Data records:
---*---

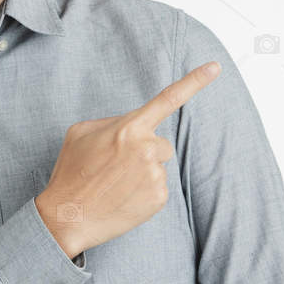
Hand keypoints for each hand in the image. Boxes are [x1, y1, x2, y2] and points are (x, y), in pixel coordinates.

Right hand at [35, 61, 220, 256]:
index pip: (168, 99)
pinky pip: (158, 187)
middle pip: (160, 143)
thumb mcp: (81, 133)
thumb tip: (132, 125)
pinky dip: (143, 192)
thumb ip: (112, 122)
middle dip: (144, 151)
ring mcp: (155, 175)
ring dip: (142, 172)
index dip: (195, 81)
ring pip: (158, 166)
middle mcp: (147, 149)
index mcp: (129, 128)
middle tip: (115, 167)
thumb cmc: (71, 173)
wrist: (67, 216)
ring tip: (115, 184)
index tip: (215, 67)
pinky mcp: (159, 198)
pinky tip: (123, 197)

---*---

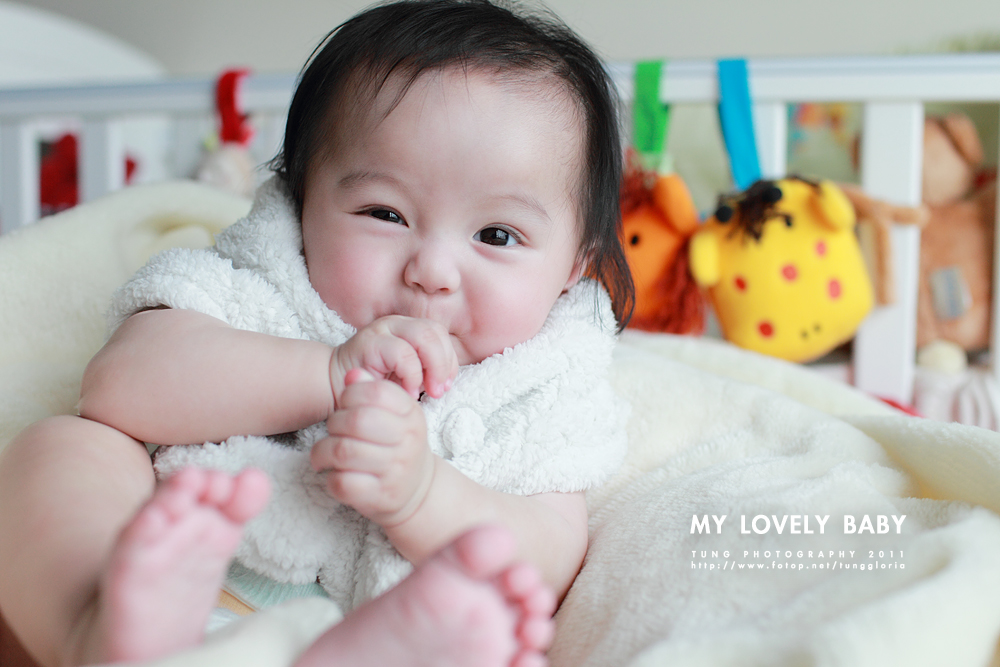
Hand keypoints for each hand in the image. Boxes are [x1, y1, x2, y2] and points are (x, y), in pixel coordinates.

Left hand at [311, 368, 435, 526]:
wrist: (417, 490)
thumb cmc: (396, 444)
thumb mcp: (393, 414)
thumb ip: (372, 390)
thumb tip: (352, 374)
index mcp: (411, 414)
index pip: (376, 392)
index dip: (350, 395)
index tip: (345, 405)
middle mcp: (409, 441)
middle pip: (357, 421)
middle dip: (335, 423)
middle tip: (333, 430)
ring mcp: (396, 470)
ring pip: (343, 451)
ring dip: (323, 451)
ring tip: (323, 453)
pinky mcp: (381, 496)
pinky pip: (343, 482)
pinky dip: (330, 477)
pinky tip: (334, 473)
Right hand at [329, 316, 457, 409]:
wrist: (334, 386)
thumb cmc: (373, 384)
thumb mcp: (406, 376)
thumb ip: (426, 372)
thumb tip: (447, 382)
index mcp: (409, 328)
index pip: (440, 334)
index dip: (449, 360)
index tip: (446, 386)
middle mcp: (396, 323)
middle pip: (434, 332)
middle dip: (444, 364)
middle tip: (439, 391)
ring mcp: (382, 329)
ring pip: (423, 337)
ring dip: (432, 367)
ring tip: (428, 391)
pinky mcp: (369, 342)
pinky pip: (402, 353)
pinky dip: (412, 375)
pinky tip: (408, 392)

---*---

Work instructions ▸ Nothing but the lines above from the one containing "index dip: (449, 360)" through the one containing "pinky tip: (408, 392)" should appear in the answer, each repeated exactly.

Response to the task ▸
index dip: (449, 360)
index tip: (446, 386)
middle mcp: (396, 323)
middle pip: (434, 332)
middle dip: (444, 364)
middle tip: (439, 391)
ring mcp: (382, 329)
ring pip: (423, 337)
ring dip: (432, 367)
ring tip: (428, 391)
pinky mcp: (369, 342)
pinky pip: (402, 353)
pinky dip: (412, 375)
pinky tip: (408, 392)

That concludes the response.